People from Goa are known as 'Goans'. This identity is enough to tell the difference especially in their lifestyle. The 450 years' rule of the Portuguese has added a new dimension by introducing their religion, belief, customs, attire, festivals, education, literature, modes of entertainment, and behaviour. A lot was absorbed and moulded into tradition and incorporated into lifestyle. Thus Goans became unique in India.
Goan lifestyle reflects a unique blend of East and West. Goans live life in style. That is in short Goan life style. Rich or not so rich, they do not equate life with money. Goans work and earn and spend in dress, food, entertainment and festivals. Goans love rest. Their life is peaceful, not driven by modern day sentiments, anxieties, tensions and other ills of a fast life. They are deeply religious. They follow family tradition and celebrate festivals with much religious fervour. Yet they are secular-minded. Goans share their joys and sorrows with others, cutting across religious barriers.
In villages, during festivals, the whole village takes part irrespective of caste or religion and becomes a big family. Food is their love. Pao, the bread, is ubiquitous throughout Goa. A gift of the Portuguese, Pao has become an essential part of food habit. Fish is another favourite and a must in a Goan's plate. Sea-food is a speciality. Another Portuguese connection is that there is no prohibition in Goa. Goa's famous contribution is fenny, the drink prepared from the cashew apple. Fenny preparation is in fact a cottage industry in Goa. In villages, fenny is prepared in many a house.
Drink is also cheaper than in other parts of India. Yet Goans drink within control. Dance and Music is in their blood and tradition. Goans dance to the maddening lilting tune of Latino music and sing together. At the same time Indian classical music is so dear to the Goans that theirs is the land that produced some of the most revered names of Indian classical music. Goans are hard working too. Their ancestors tilled this salty, barren land and made it fertile. Goans are everywhere in the world. For livelihood, Goans have migrated in large numbers, but they always retain the connection with their motherland. At least once in a year they surely come back to their motherland.

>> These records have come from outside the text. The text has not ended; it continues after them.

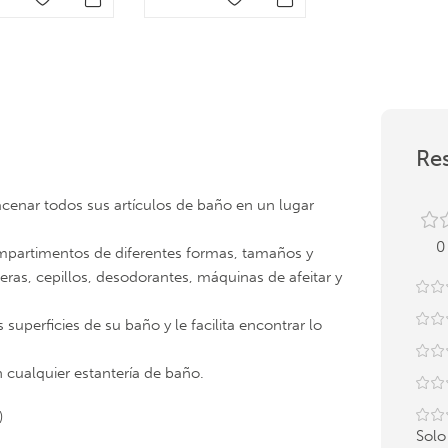
Res
cenar todos sus artículos de baño en un lugar
0
compartimentos de diferentes formas, tamaños y
ras, cepillos, desodorantes, máquinas de afeitar y
superficies de su baño y le facilita encontrar lo
 cualquier estantería de baño.
)
Solo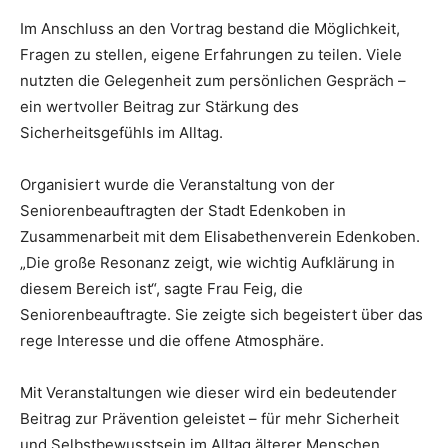
Im Anschluss an den Vortrag bestand die Möglichkeit,
Fragen zu stellen, eigene Erfahrungen zu teilen. Viele
nutzten die Gelegenheit zum persönlichen Gespräch –
ein wertvoller Beitrag zur Stärkung des
Sicherheitsgefühls im Alltag.
Organisiert wurde die Veranstaltung von der
Seniorenbeauftragten der Stadt Edenkoben in
Zusammenarbeit mit dem Elisabethenverein Edenkoben.
„Die große Resonanz zeigt, wie wichtig Aufklärung in
diesem Bereich ist“, sagte Frau Feig, die
Seniorenbeauftragte. Sie zeigte sich begeistert über das
rege Interesse und die offene Atmosphäre.
Mit Veranstaltungen wie dieser wird ein bedeutender
Beitrag zur Prävention geleistet – für mehr Sicherheit
und Selbstbewusstsein im Alltag älterer Menschen.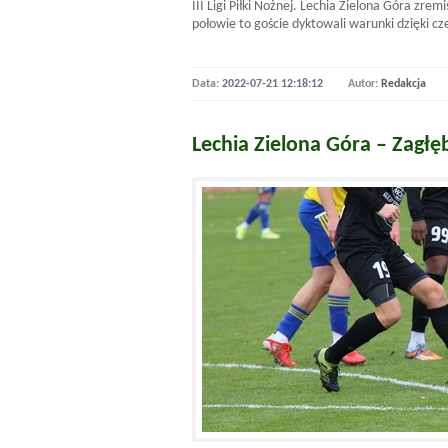
III Ligi Piłki Nożnej. Lechia Zielona Góra zr
połowie to goście dyktowali warunki dzięki 
Data:
2022-07-21 12:18:12
Autor:
Redakcja
Lechia Zielona Góra – Zagłę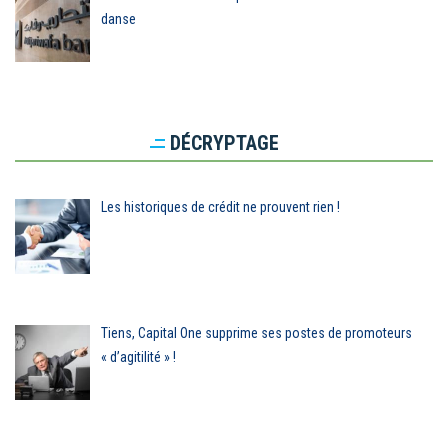
danse
DÉCRYPTAGE
Les historiques de crédit ne prouvent rien !
Tiens, Capital One supprime ses postes de promoteurs
« d’agitilité » !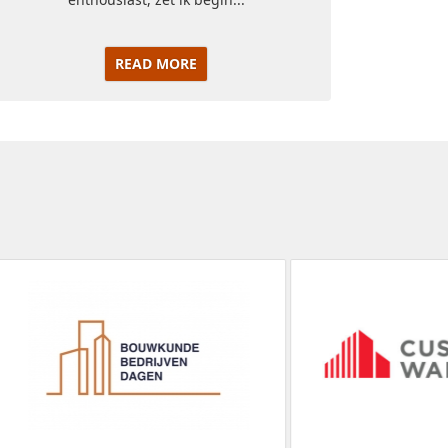
READ MORE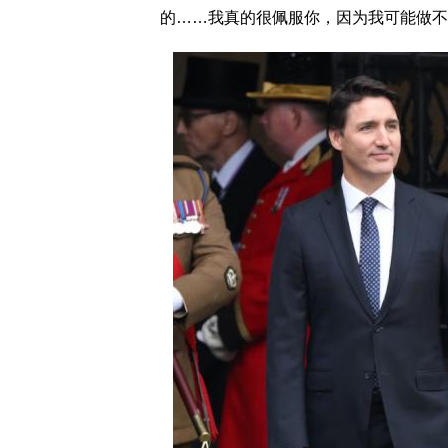
的……我真的很佩服你，因为我可能做不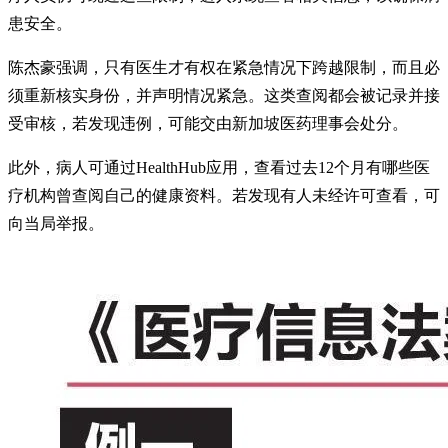
患安全。
陈杰豪强调，只有医生才有权在紧急情况下跨越限制，而且必
须重新核实身份，并声明情况紧急。这类查阅都会被记录并接
受审核，若发现违例，可能交由新加坡医药理事会处分。
此外，病人可通过HealthHub应用，查看过去12个月有哪些医
疗机构曾查阅自己的健康资料。若发现有人未经许可查看，可
向当局举报。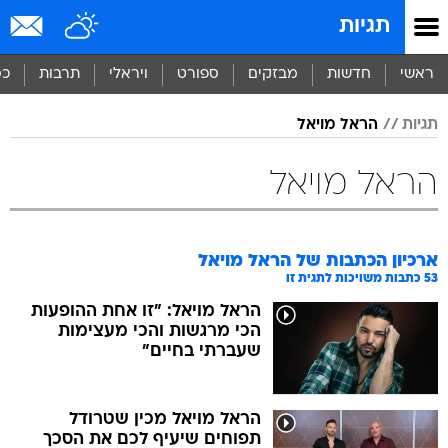
תגיות
ראשי
חדשות
מבזקים
ספורט
ויראלי
תרבות
כס
תגיות
הראל מויאל
הראל מויאל
ארכיון הכתבות של
הראל מויאל
53
כתבות משויכות לתגית זו
הראל מויאל: "זו אחת ההופעות
הכי מרגשות והכי מעצימות
שעברתי בחיים"
הראל מויאל מכין שטרודל
תפוחים שיעיף לכם את הסכך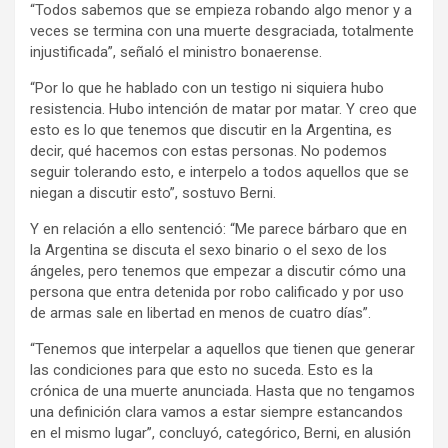
“Todos sabemos que se empieza robando algo menor y a
veces se termina con una muerte desgraciada, totalmente
injustificada”, señaló el ministro bonaerense.
“Por lo que he hablado con un testigo ni siquiera hubo
resistencia. Hubo intención de matar por matar. Y creo que
esto es lo que tenemos que discutir en la Argentina, es
decir, qué hacemos con estas personas. No podemos
seguir tolerando esto, e interpelo a todos aquellos que se
niegan a discutir esto”, sostuvo Berni.
Y en relación a ello sentenció: “Me parece bárbaro que en
la Argentina se discuta el sexo binario o el sexo de los
ángeles, pero tenemos que empezar a discutir cómo una
persona que entra detenida por robo calificado y por uso
de armas sale en libertad en menos de cuatro días”.
“Tenemos que interpelar a aquellos que tienen que generar
las condiciones para que esto no suceda. Esto es la
crónica de una muerte anunciada. Hasta que no tengamos
una definición clara vamos a estar siempre estancandos
en el mismo lugar”, concluyó, categórico, Berni, en alusión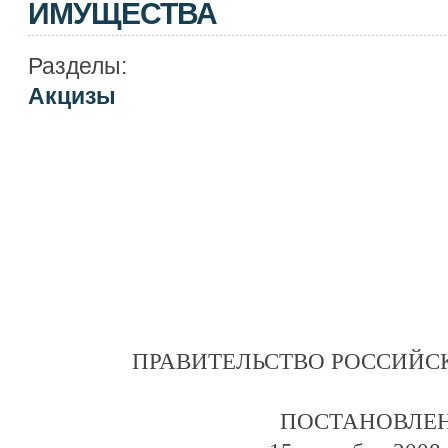
ИМУЩЕСТВА
Разделы:
Акцизы
ПРАВИТЕЛЬСТВО РОССИЙС
ПОСТАНОВЛЕ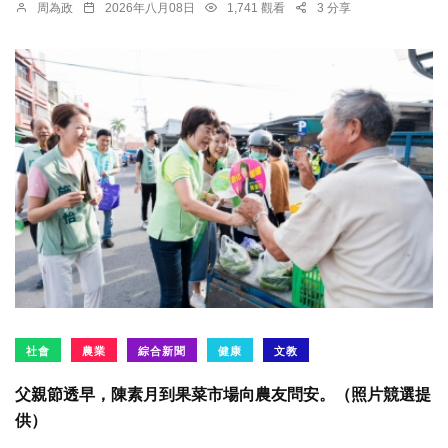
周為政
2026年八月08日
1,741 觀看
3 分享
社會
農業
綜合新聞
健康
文教
父親節透早，陳素月到果菜市場向農友問安。（照片競選提
供）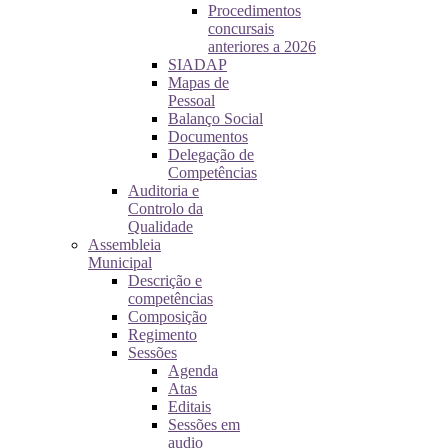
Procedimentos
concursais
anteriores a 2026
SIADAP
Mapas de
Pessoal
Balanço Social
Documentos
Delegação de
Competências
Auditoria e
Controlo da
Qualidade
Assembleia
Municipal
Descrição e
competências
Composição
Regimento
Sessões
Agenda
Atas
Editais
Sessões em
audio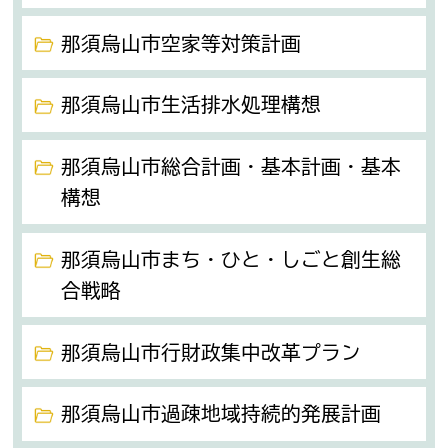
那須烏山市空家等対策計画
那須烏山市生活排水処理構想
那須烏山市総合計画・基本計画・基本
構想
那須烏山市まち・ひと・しごと創生総
合戦略
那須烏山市行財政集中改革プラン
那須烏山市過疎地域持続的発展計画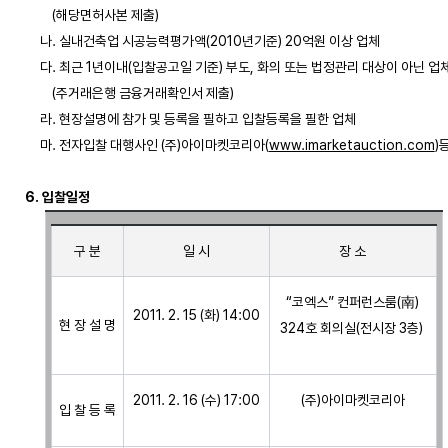
         (해당면허사본 제출)

     나. 실내건축업 시공능력평가액(2010년기준) 20억원 이상 업체

     다. 최근 1년이내(입찰공고일 기준) 부도, 화의 또는 법정관리 대상이 아닌 업체
         (주거래은행 금융거래확인서 제출)

     라. 현장설명에 참가 및 등록을 필하고 입찰등록을 필한 업체

     마. 전자입찰 대행사인 (주)아이마켓코리아(
www.imarketauction.com
)
6. 입찰일정
구 분
일 시
장 소
“코엑스” 컨퍼런스룸(南)
2011. 2. 15 (화) 14:00
현 장 설 명
324호 회의실(전시장 3층) 
2011. 2. 16 (수) 17:00
(주)아이마켓코리아
입 찰 등 록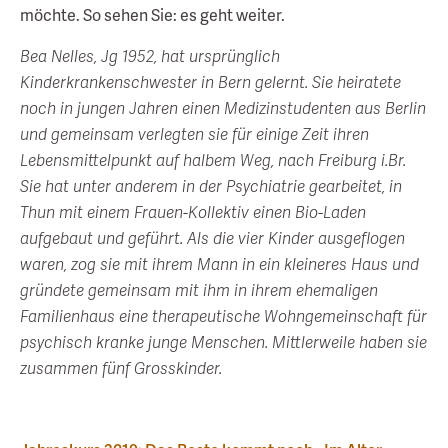
möchte. So sehen Sie: es geht weiter.
Bea Nelles, Jg 1952, hat ursprünglich
Kinderkrankenschwester in Bern gelernt. Sie heiratete
noch in jungen Jahren einen Medizinstudenten aus Berlin
und gemeinsam verlegten sie für einige Zeit ihren
Lebensmittelpunkt auf halbem Weg, nach Freiburg i.Br.
Sie hat unter anderem in der Psychiatrie gearbeitet, in
Thun mit einem Frauen-Kollektiv einen Bio-Laden
aufgebaut und geführt. Als die vier Kinder ausgeflogen
waren, zog sie mit ihrem Mann in ein kleineres Haus und
gründete gemeinsam mit ihm in ihrem ehemaligen
Familienhaus eine therapeutische Wohngemeinschaft für
psychisch kranke junge Menschen. Mittlerweile haben sie
zusammen fünf Grosskinder.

Goans love cleanliness, spaciousness and nature. Their houses reflect their nature the best way. Come and stay in Goa as a dear guest. You will never know when you have become a member of a family. Goans trust in the eternal Indian tradition of Vasudhaiva Kutumbakam - the whole world is a family. Miles of the coastal enchantment, Goan beaches fascinate visitors. There are 40 lovely beaches in Goa. Most of them are pollution free. The Most developed beach segment is the Calangute, Baga, Anjuna belt in the Bardez subdivision, north of Panaji.
The beautiful and untouched beaches in the north Goa are Keri beach, Arambol beach (also known as Harmal beach), Mandrem beach and Morjim beach. Caranzalem, Marvel, Dona Paula beach, Benaulim beach, Fort Aguada and Siridao beach are other famous beaches. These are all in close proximity to Margao harbor. The Margao subdivision has a string of excellent beaches of Goa, like Bogmalo beach, Issorcim beach, Cola beach, Pale, Velsao beach, and Cansaulim beach.
The Salcete sub division accounts for Goa's widest and cleanest beaches. They are Gaudalim, Colva beach, Benaulim, Mobor, Varca beach, Carmona beach and Cavelossim beach. Goa ends in Canacona subdivision, and Palolem beach, Colaba, Talpona and Galgibag beach are the beaches in the division. Across this is the Karnatakan beach of Karuvar. The Chapora River demarcates the Bardez subdivision. Here one can find several beaches i.e. the Chapora beach, Anjuna beach, Baga beach, Calangute beach, Candolim beach, Sinquerim beach, and an inner beach called Quegdevelim is a rocky beach. Most polluted beaches are the Vasco Da Gama beaches of Cumberthi and Baina.